Amer Sports 2018 Q2 Financials
Amer CEO, Heikki Takala summarised the position to date:
"We titled the presentation Normal Q2, our strategic priorities are delivering and we have a solid view on the H2. And in a nutshell, the year 2018 for us is very much the pattern of 2017, the way that we delivered last year. So H1, actually – so indeed a normal Q2. We grew sales by 2% in local currencies. And as a reminder, the Q2 is always in-season orders. We don’t deliver any pickups or actually any pre-orders. EBIT was down a few million versus a year ago. More importantly, it always reflects our spending in H2 and beyond. So when we have visibility of the pre-orders and the order books for the second half of the year and into 2019, then we spend accordingly. Working capital, very much the same. We – typically in Q2, we prepare for those pre-orders and we built inventory to deliver in Q3 and Q4.
"Going into the kind of second topic, the strategic priorities, they are delivering well. Our direct consumer was up 15% for the quarter. And within that, own retail up 11% and e-commerce up 22%, so a solid transformation going on there. Modern sales channels are 30% of the sales given for this quarter. And just to remind, the modern sales channels consists of own retail, e- commerce, e-tail and click-and-mortar. And, again, as a reminder, just six, seven years ago, we did not have modern sales channels at all, so this number was basically close to zero.
"Importantly, our trades delivered a very strong quarter, up strong double-digits, and the order book for the second half is strong and the indications going into 2019 continue to be strong. China, solid 21% growth, very much in line with our collide target. And, very encouragingly, the USA is starting to rebound and we’re looking at a return to up to mid single-digits growth after a couple
of flat years following the wholesale disruption which took place in this US market.
"Just a final point, we are always in a long-term sustainable growth mode. And currently, we are still consolidating the footwear distribution. We’re cleaning up some of this lower-quality distributions, and that’s taking its toll in the current year top line. Importantly, in the United States, where the footprint is healthy, we continue to grow at double-digit rate in footwear, so the reduction is mainly impacting EMEA. Going into 2019, we actually see things improving quite well, so we are encouraged by the actions we are taking.

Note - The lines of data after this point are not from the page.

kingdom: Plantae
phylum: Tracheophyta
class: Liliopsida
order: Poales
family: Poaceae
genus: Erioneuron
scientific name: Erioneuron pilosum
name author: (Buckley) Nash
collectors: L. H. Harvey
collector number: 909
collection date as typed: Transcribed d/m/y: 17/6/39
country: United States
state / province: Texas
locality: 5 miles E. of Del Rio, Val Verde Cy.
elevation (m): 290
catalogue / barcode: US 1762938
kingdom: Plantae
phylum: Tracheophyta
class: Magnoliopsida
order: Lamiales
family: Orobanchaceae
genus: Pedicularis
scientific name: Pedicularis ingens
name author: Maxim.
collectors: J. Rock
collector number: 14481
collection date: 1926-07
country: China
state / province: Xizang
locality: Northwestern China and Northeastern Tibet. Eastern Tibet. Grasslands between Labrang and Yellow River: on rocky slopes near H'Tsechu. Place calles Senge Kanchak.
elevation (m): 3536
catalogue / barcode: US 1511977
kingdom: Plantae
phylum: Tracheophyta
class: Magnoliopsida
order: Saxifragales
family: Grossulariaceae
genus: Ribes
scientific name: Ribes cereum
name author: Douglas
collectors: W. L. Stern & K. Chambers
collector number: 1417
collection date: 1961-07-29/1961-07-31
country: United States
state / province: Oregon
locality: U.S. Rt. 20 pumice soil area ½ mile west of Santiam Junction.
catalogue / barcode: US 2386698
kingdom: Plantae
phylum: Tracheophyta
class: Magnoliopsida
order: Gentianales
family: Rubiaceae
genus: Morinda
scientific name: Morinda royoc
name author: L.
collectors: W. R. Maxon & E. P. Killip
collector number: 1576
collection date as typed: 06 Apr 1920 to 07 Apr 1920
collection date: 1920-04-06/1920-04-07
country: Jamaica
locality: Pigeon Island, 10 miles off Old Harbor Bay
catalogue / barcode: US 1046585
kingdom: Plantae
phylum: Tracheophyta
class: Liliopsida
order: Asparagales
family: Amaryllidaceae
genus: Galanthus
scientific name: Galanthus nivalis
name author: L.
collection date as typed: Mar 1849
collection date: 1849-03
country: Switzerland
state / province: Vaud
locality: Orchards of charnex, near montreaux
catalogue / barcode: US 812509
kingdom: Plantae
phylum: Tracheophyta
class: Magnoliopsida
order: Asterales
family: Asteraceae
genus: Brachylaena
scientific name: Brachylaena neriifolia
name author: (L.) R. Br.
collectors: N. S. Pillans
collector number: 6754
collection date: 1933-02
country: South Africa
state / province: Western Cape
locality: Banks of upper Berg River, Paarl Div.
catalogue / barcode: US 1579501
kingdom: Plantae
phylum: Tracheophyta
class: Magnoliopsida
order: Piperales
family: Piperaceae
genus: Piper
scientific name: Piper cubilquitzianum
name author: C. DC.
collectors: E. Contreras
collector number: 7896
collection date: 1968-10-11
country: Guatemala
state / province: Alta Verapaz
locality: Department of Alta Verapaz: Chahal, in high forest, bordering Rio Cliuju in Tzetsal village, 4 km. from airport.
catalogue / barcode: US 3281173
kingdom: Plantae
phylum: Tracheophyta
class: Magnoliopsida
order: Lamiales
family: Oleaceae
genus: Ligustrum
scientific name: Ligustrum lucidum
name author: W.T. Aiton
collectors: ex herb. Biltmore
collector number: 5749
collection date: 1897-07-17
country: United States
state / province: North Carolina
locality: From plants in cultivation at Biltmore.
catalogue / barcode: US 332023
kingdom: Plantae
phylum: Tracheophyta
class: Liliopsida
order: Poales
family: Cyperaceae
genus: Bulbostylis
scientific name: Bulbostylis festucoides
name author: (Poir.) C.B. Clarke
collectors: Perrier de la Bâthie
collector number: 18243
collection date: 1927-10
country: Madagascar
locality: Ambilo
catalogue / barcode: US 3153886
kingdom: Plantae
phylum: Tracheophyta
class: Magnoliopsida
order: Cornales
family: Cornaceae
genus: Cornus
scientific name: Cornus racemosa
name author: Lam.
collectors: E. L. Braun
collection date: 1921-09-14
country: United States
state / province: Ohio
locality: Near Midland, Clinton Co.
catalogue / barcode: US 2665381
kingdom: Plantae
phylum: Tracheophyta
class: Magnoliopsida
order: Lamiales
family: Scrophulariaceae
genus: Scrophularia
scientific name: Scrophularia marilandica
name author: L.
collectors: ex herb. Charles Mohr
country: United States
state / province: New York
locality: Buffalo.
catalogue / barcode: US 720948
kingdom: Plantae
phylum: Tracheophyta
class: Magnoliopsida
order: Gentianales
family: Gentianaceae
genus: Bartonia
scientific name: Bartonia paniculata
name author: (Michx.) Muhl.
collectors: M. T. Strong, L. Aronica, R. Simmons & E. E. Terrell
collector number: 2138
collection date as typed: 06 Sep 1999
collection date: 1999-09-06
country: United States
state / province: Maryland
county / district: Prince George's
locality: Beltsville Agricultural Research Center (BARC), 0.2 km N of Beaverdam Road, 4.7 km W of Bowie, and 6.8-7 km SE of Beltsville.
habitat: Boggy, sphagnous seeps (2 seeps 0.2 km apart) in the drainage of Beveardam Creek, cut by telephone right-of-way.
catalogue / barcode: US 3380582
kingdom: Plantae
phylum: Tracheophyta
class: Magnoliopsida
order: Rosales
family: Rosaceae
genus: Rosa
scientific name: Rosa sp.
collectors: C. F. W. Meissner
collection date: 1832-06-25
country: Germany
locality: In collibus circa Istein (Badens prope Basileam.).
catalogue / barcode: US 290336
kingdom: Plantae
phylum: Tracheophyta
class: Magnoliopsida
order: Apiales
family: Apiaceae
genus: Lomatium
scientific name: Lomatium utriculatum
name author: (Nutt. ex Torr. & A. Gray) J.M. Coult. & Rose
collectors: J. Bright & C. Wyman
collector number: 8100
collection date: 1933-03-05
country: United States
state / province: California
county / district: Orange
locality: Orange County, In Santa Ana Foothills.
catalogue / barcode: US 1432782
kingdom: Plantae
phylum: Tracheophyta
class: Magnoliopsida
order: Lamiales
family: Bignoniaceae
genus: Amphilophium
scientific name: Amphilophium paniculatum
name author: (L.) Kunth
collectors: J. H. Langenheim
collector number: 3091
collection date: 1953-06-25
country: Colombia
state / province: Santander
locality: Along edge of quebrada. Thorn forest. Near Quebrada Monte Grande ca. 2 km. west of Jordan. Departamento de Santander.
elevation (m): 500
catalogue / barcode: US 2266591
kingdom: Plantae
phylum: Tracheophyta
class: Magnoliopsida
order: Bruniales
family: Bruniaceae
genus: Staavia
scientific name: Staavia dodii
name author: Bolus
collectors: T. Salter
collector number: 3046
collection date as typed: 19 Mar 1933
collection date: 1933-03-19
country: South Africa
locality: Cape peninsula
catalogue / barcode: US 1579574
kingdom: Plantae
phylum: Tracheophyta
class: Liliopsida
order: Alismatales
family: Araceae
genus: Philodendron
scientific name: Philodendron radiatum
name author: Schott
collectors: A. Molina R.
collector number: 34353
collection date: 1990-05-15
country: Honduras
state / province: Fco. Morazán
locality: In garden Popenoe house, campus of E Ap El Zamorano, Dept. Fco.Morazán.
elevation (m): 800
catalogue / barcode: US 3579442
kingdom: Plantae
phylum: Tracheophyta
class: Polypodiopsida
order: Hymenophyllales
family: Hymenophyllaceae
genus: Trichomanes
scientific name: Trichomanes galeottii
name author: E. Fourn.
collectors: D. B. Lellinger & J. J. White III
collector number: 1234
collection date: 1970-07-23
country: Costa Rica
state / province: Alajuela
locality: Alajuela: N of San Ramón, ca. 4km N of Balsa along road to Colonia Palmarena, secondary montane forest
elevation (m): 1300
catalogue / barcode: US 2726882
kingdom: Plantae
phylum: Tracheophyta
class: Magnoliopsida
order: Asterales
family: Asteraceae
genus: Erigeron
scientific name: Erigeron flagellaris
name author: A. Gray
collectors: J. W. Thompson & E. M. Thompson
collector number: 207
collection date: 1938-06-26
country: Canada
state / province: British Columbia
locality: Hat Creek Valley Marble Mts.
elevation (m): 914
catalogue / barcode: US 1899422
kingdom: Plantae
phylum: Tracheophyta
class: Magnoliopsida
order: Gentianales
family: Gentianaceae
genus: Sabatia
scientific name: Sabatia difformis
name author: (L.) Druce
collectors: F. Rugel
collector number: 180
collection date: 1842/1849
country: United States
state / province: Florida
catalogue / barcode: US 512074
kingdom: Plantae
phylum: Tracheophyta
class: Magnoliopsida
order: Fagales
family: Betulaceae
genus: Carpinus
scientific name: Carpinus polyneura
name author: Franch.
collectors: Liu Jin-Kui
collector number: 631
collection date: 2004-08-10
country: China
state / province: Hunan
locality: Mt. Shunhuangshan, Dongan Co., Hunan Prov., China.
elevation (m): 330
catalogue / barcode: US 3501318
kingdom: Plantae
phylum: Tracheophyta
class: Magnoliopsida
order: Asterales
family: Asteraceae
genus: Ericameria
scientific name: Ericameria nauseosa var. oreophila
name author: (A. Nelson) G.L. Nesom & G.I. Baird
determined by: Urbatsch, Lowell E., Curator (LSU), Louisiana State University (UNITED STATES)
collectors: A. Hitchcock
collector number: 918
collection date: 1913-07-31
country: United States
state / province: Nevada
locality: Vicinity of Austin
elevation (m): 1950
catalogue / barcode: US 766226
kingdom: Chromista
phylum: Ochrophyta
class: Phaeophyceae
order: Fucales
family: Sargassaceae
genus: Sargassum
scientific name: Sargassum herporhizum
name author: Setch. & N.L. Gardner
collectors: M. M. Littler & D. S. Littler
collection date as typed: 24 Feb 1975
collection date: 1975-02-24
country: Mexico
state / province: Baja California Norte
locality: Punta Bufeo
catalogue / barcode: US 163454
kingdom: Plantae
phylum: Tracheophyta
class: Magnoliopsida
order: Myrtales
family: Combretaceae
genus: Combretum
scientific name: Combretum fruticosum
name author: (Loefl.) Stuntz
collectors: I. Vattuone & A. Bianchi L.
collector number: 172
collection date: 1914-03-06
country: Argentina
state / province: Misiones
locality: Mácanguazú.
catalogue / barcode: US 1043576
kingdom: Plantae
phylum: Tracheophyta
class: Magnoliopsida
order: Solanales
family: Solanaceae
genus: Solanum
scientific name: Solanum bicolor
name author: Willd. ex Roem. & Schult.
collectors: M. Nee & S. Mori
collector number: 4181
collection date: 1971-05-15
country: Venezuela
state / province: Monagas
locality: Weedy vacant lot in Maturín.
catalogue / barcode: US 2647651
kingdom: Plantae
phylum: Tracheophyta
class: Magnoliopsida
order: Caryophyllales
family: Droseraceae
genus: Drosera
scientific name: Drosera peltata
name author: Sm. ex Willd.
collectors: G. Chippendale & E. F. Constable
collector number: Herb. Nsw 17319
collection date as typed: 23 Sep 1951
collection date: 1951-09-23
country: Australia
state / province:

"Then moving onto the full year, so looking at H2, we are actually having a solid view. We’re expecting double-digit growth in many of the areas of the company, and that’s backed up by the pre-orders and the order books we have in place. Winter sport equipment is looking at approximately 10% pre-order growth. Arc’teryx is up strong double-digit growth in the pre-orders and order book, and Suunto sports instrument continues to grow well as the building blocks are well laid out for the second half of the year.
"Importantly, Precor, whilst having delivered a relatively flattish H1, we now start to get benefits from the expansion into the budget segment, and we’ve just won the largest ever two-year customer contract in Precor’s history. It’s a customer called Planet Fitness, which is the largest low-cost operator in the United States and in the world, and we expect that the contract could be worth at least $30 million over the two-year duration cycle.
"Finally, we added Peak Performance to the company’s portfolio as of Q3, so we closed the deal. And now, it will be accretive to our growth and to our profits as of Q3. The building blocks are quite well in place, including, of course, all of the transformation areas which continue to drive the business forward.
"And then just one point on Peak Performance. This indeed accelerates our strategic transformation, and especially so in the areas of self-goods and direct-to-consumer, and, of course, we need to mention the female consumer, where it’s heavily weighted. And, of course, the Peak Performance takes the company towards areas of faster growth and profitability as well as better asset efficiency. We can take a deeper look into Peak Performance in this September capital markets day, so not more about it here today."